What the Cone Volume Calculator Does
This free online tool calculates the volume of a right circular cone from just two measurements: the radius of its circular base and its vertical height. Beyond the volume, it also computes several related geometric properties in one go — the slant height, the base area, the lateral (side) surface area and the total surface area — so you get a complete picture of the cone's dimensions in a single calculation.
The Inputs You Provide
- Radius: the distance from the centre of the circular base to its edge.
- Height: the perpendicular (vertical) distance from the base to the apex (tip) of the cone.
Both values should be in the same unit (e.g. centimetres). The volume result will be in those units cubed, and areas in units squared.
The Formula Explained
The calculator uses the standard cone volume formula:
Volume = (1/3) × π × r² × Height
A cone holds exactly one third the volume of a cylinder with the same base and height — that is the source of the 1/3 factor. The tool also derives the slant height using the Pythagorean theorem, s = √(h² + r²), then uses it for the surface areas:
- Base area: B = πr²
- Lateral surface area: L = πr·s
- Total surface area: A = πr(r + s)
Worked Example
Suppose a cone has a radius of 3 and a height of 4.

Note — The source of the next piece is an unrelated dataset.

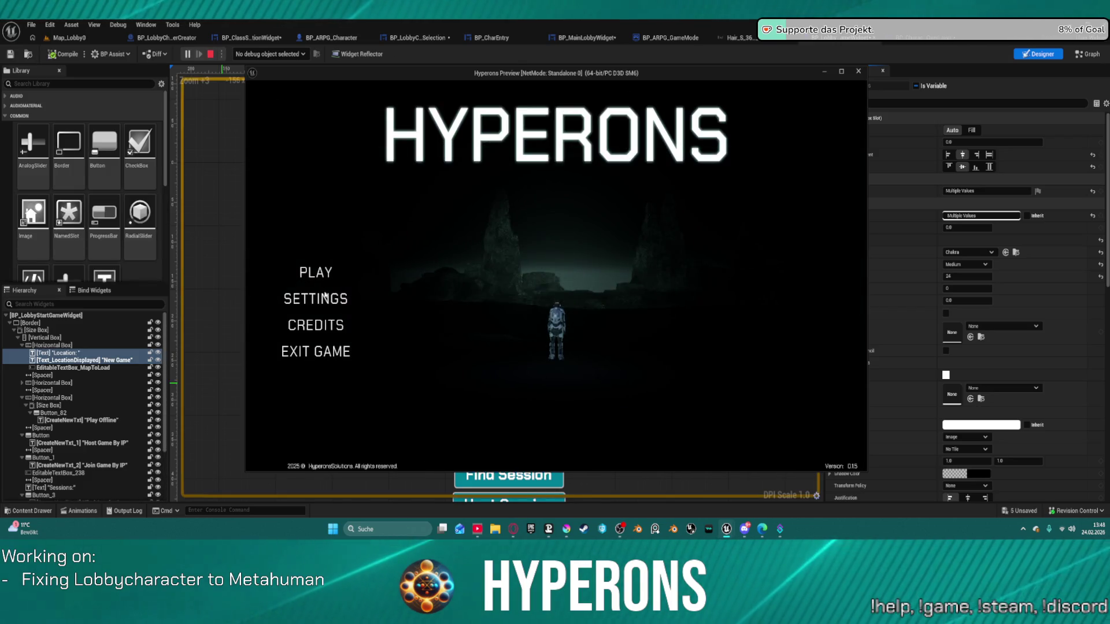
pyautogui.click(315, 272)
pyautogui.click(545, 275)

- Volume = (1/3) × π × 3² × 4 = (1/3) × π × 36 = 37.70
- Slant height = √(4² + 3²) = √25 = 5
- Base area = π × 3² = 28.27
- Lateral surface area = π × 3 × 5 = 47.12
- Total surface area = π × 3 × (3 + 5) = 75.40
Enter 3 for radius and 4 for height and the calculator returns these figures instantly.
Frequently Asked Questions
Do I need to enter the slant height? No. You only enter the radius and vertical height. The calculator derives the slant height automatically for its surface-area outputs.
What units does the result use? The tool is unit-agnostic. Whatever unit you use for the inputs, volume is returned in that unit cubed and areas in that unit squared.
Does this work for any cone? The formula applies to a right circular cone (apex directly above the centre of the base). It is not designed for oblique or elliptical cones.